Your assignment:
Only one stretch of the data below is needed. Output the lines from the one with "root of tail: (463, 270)" up to and including the one with "right knee: (525, 376)", exactly as they stand.

Record set:
•••

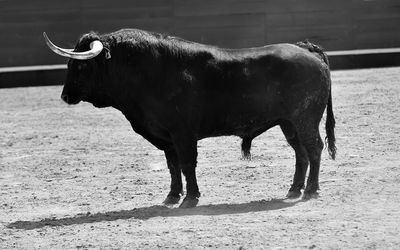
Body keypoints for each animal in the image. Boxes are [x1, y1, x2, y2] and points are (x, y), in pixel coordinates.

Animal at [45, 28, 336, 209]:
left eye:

•••

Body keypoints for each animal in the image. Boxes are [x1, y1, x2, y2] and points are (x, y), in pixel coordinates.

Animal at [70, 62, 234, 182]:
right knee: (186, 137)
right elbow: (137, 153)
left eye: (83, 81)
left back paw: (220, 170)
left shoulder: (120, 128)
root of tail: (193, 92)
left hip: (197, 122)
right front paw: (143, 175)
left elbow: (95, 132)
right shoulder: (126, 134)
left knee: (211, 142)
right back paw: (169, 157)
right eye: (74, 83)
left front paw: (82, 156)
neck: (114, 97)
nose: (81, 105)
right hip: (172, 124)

•••

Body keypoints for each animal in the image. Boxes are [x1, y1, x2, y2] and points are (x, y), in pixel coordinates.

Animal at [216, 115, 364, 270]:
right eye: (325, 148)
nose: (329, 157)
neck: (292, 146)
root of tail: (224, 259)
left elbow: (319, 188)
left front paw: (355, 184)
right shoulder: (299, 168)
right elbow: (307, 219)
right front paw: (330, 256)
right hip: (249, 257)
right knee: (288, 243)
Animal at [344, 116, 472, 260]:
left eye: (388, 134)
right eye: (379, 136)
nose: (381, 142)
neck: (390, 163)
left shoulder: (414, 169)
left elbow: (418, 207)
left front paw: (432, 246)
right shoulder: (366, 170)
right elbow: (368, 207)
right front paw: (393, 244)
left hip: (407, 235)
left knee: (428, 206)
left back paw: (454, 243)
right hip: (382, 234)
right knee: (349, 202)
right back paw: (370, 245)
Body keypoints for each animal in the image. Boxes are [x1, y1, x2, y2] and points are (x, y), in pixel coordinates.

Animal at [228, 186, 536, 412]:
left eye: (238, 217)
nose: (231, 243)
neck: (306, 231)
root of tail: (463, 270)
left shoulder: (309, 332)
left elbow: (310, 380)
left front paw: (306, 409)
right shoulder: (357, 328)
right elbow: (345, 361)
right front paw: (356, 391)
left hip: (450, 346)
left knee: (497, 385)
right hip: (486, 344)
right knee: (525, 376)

•••

Result for this exercise:
root of tail: (463, 270)
left shoulder: (309, 332)
left elbow: (310, 380)
left front paw: (306, 409)
right shoulder: (357, 328)
right elbow: (345, 361)
right front paw: (356, 391)
left hip: (450, 346)
left knee: (497, 385)
right hip: (486, 344)
right knee: (525, 376)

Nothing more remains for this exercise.